David Cameron’s Tories were re-elected.  Hurray!  I am all for conservatives and conservatism (expect when it comes to forests — The sustainable development of profit demands that we brush aside tree huggers and other such riffraff).  So, yes, let me say it again: HURRAY!

What was themost interesting about the UK elections, however, is not that David and his boys and girls won.  No.  What is significant is what it will do to human rights in that country.  David promised to scrap those silly notions and replace it with some vague lines about citizens’ rights or something.

Now, there’s a lesson in this for us.  David knows that he has a huge problem to deal with.Terrorism.  There’s the Al Qaeda and now there’s the ISIS.  So, David thinks ahead.  Maybe he has learned something from  Sri Lanka’s experience, maybe he has not.  What counts is that he is thinking straight.  And he’s thinking ahead.

Simply, he doesn’t want to be in a situation, where he has rule books thrown in his face.  No human rights laws means  no violations, because you can only trip over existing traps.  In Sri Lanka’s case, there were and are human rights laws.  So, even if there were no violations or nothing so serious as to warrant international inquiry or censure, the book can be thrown provided of course you set it all up in the media.

David doesn’t want to deal with the hassle.  Yes, that word is right.  It’s not that the grandmasters of non-violence, co-existence, tree-hugging and love like the USA will buttonhole David if he were to slip up.  Friends don’t do that to friends.  Friends didn’t do that to friends when friends invaded Iraq on a pretext and illegally. Still, David doesn’t want to take chances.  I call that smart.

This is the difference between that country and Sri Lanka.  It is also the difference between Kolombians and non-Kolombians.  The smart guys know the laws.  If the laws are inconvenient the smart ones (read, Kolombians) will get rid of them.  If you can’t get rid of the laws, you will find ways to get around them.   And you’ll do it in a way that you won’t be caught even later.

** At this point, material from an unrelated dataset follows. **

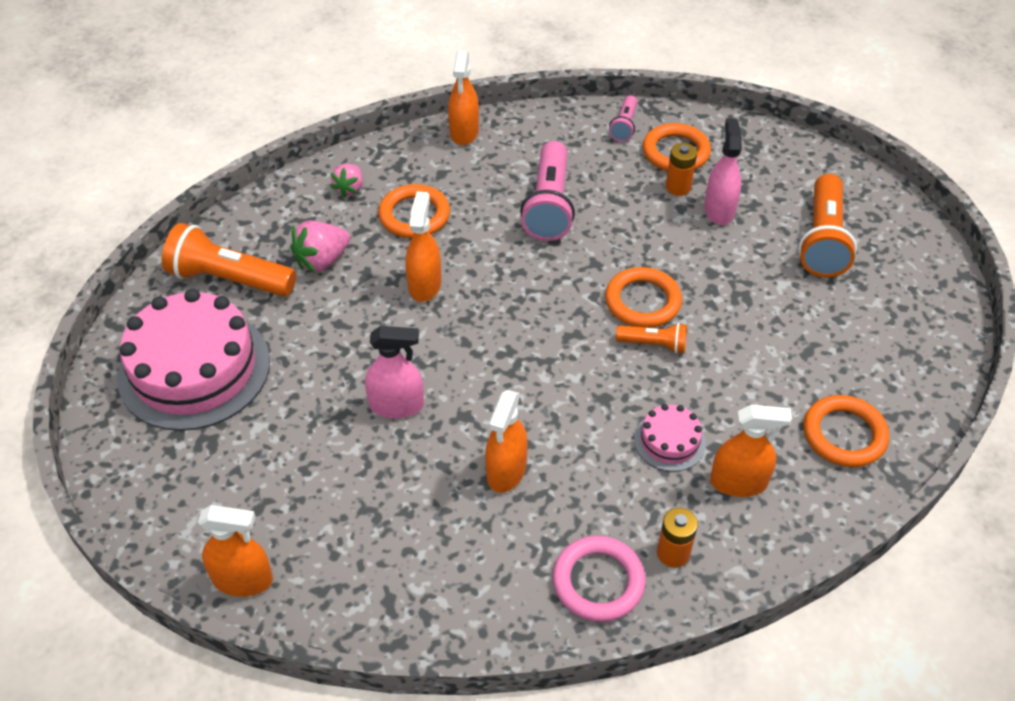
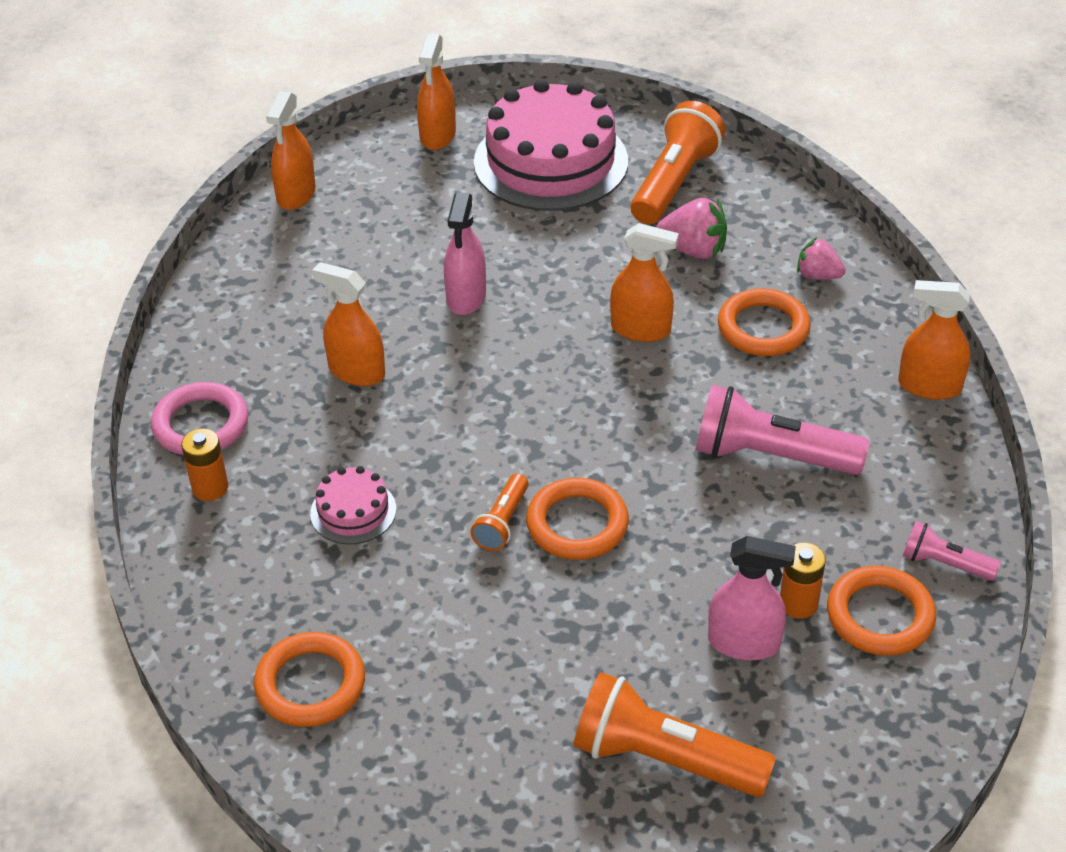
camera: 100 degrees right, 5 degrees down
pink strawberry [290,221,350,273] -> pink strawberry turned 135 degrees clockwise [656,198,727,259]
orange spray bottle [710,405,792,497] -> orange spray bottle moved to [417,34,456,150]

And it is not only about laws, breaking them and getting away with it.  It’s about all things.  Like the 100-days program.  We are into the second 100 days but no one minds.  Kolombians were pretty sure that no one will mind.  Take the promises.  No 20th amendment, no Right to Information Act, no Code of Conduct for MPs.   And on top of that, Ranil and other Kolombians are acting as though they have already set up heaven on earth!  That’s class. Upper  Class.  You could call it Kolombian   style.  Is anyone checking the prices of those 11 items that our Ravi Boy picked for a price-slash?  No!  That’s the beauty of it.  You give and take and then you get people to say ‘Thank you so much!’  Like banks.  Yes, you can say it’s money in the bank. Sure thing.

It is all about making a hue and cry over things.  We grill the likes of Basil, Gota, Sajin and Dilith, but Arjuna and Arjun we let be.  We won’t utter a word about the cute moves by Lalith K.  Now don’t be surprised if his lady love arrives to raucous applause one of these days.

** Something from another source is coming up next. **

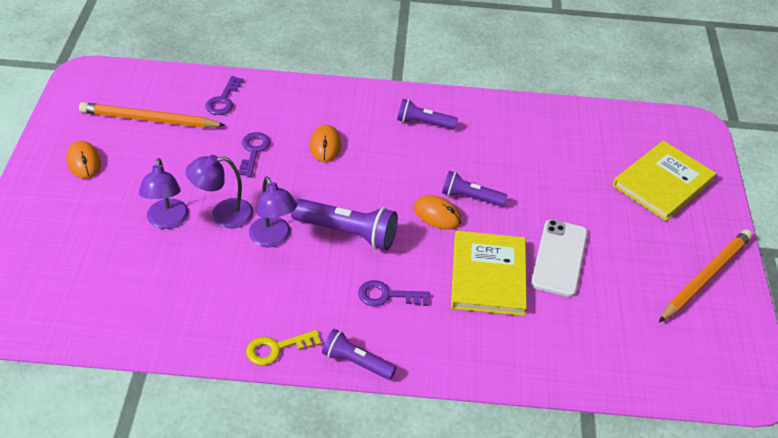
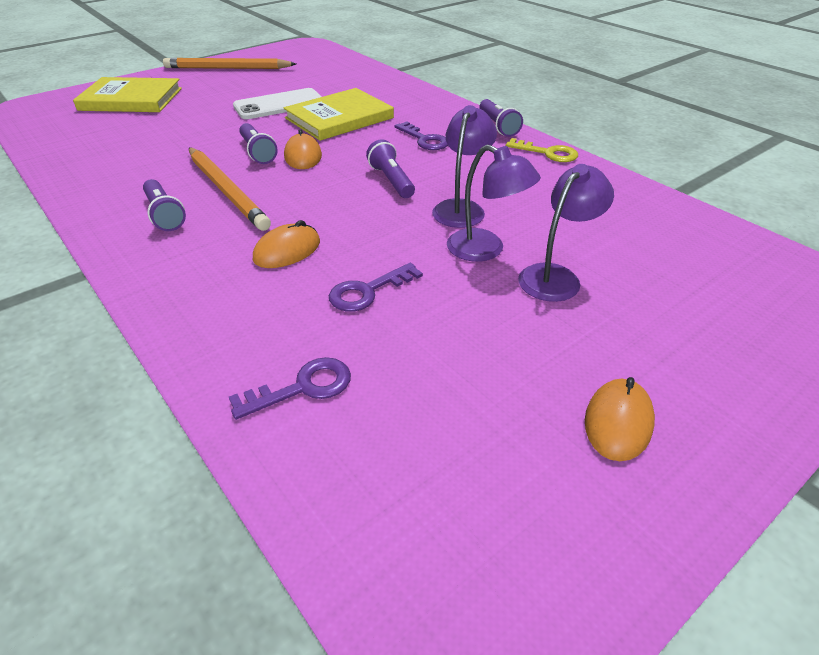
camera: 130 degrees left, 5 degrees down
orange pencil [79,102,226,128] -> orange pencil moved to [189,147,271,231]
purple flashlight [291,198,398,250] -> purple flashlight [366,139,415,198], size x0.63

We are just mimicking David.  It is something only we can do. Non-Kolombians cannot do it.  Well, they can’t even begin to understand.

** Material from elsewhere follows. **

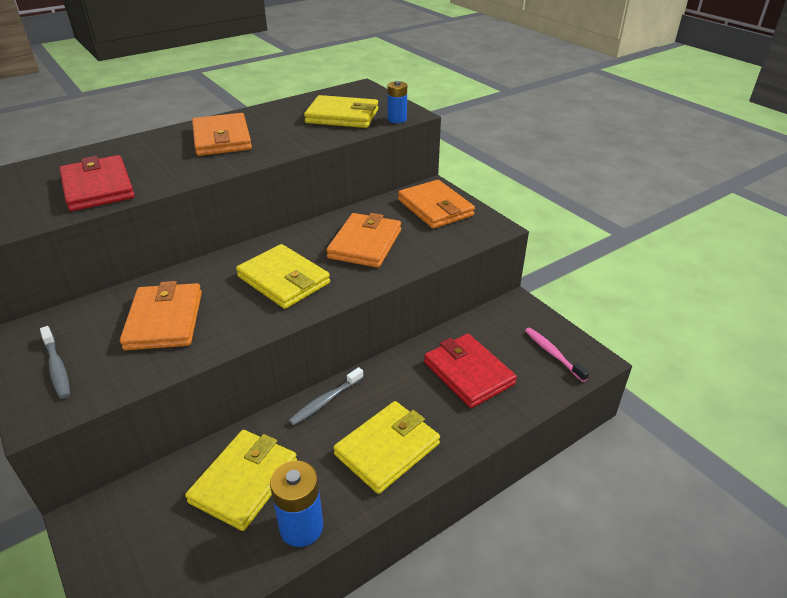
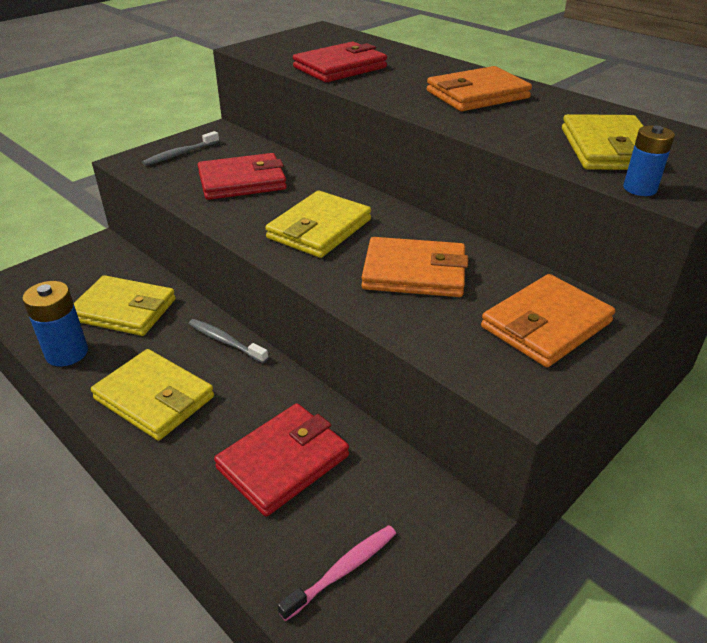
camera: 80 degrees right, 0 degrees up
orange wallet [120,281,202,350] -> red wallet [198,153,287,200]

Human rights, did they say?  What human rights- What humans?  What rights?  These are the kinds of questions that David and others will ask if any rambunctious idiot dares talk about human rights once they sock it to those terrorists or whoever they think doesn’t fit into David’s kind of Britain.  Kolombianism stamped all over it.  Yes, you could call it Cameronism.  I feed proud!